_Task requirements:_
One number is the whole answer: how many lines of the records include "based".

_Data for the task:_
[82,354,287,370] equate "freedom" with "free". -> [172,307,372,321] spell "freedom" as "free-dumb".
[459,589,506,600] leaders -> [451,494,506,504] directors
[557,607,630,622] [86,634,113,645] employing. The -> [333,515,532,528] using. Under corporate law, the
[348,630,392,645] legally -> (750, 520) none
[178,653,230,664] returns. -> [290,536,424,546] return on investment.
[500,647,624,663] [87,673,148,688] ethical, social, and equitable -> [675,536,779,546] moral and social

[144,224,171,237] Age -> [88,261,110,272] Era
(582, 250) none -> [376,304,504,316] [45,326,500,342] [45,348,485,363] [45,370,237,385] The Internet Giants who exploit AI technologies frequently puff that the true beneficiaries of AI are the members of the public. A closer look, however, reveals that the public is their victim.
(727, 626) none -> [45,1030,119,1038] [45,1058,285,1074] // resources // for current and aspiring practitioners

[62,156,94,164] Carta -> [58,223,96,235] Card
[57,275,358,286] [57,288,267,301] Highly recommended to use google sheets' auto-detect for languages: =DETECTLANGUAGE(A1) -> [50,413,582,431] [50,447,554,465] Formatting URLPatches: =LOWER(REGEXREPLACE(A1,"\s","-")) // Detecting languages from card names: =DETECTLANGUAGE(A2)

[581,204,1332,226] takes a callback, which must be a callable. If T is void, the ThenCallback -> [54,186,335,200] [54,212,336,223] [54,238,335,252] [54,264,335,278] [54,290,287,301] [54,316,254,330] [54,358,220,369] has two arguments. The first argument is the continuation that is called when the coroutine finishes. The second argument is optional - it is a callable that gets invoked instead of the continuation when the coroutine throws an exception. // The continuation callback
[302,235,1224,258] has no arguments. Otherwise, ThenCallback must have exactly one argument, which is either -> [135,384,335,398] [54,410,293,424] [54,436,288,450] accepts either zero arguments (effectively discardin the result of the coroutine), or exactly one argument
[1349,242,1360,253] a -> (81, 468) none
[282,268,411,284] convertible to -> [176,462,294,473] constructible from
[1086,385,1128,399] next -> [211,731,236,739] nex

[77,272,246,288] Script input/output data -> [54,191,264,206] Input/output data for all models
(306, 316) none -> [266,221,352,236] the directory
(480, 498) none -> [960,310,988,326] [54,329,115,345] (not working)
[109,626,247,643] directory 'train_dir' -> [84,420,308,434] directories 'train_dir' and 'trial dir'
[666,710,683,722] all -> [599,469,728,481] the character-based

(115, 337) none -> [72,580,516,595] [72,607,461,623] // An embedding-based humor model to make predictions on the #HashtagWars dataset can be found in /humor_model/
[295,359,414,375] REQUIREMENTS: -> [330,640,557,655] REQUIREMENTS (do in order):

_Reply to the task:_
2